Processors execute in the order they’re added. Plan accordingly when one processor’s output affects another.

Processor Plugins

You can extend Data Designer with custom processors via the plugin system. A processor plugin is a Python package that provides:

  • A config class inheriting from ProcessorConfig with a processor_type: Literal["your-type"] discriminator
  • An implementation class inheriting from Processor that overrides the desired callback methods
  • A Plugin instance connecting the two

Once installed, plugin processors are automatically discovered and can be used with add_processor() like built-in processors.

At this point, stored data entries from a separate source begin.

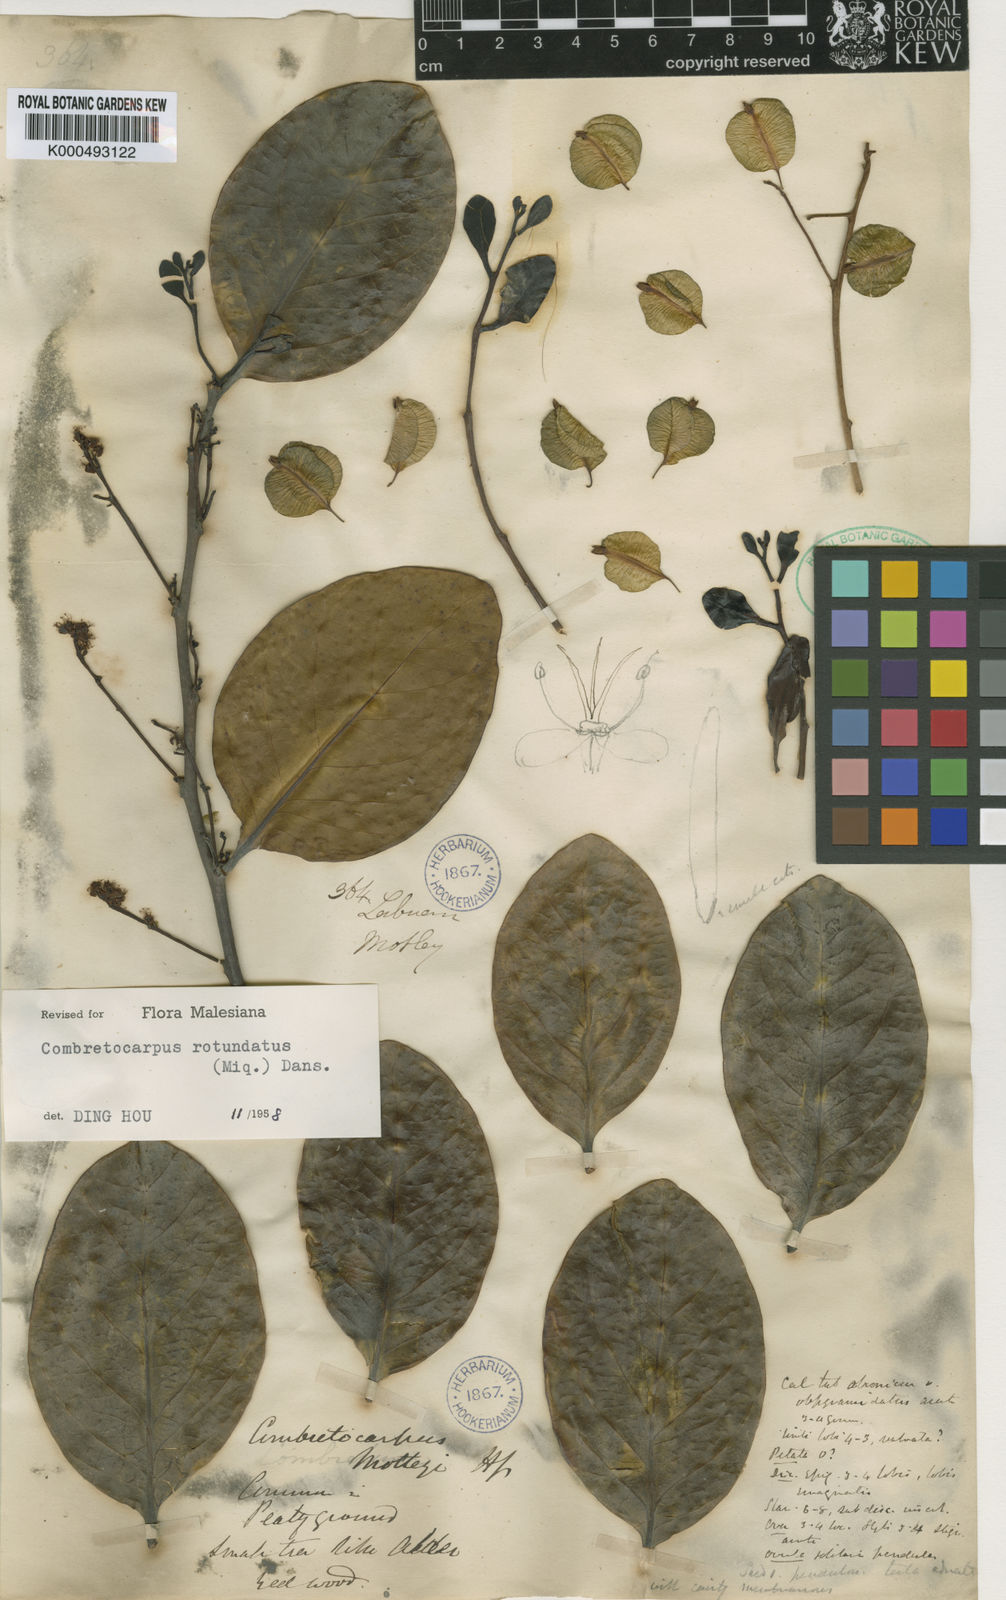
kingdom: Plantae
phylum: Tracheophyta
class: Magnoliopsida
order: Cucurbitales
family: Anisophylleaceae
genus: Combretocarpus
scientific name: Combretocarpus rotundatus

1from my_processor_plugin.config import MyProcessorConfig
2
3builder.add_processor(
4 MyProcessorConfig(
5 name="my_processor",
6 # ... plugin-specific parameters ...
7 )
8)

Entry point configuration in pyproject.toml:

1[project.entry-points."data_designer.plugins"]
2my-processor = "my_plugin.plugin:my_processor_plugin"

See the plugins overview for the full guide on creating plugins.

Configuration Parameters

Common Parameters

ParameterTypeDescription
namestrIdentifier for the processor, used in output directory names

DropColumnsProcessorConfig

ParameterTypeDescription
column_nameslist[str]Columns to remove from output

SchemaTransformProcessorConfig

ParameterTypeDescription
templatedict[str, Any]Jinja2 template defining the output schema. Must be JSON-serializable.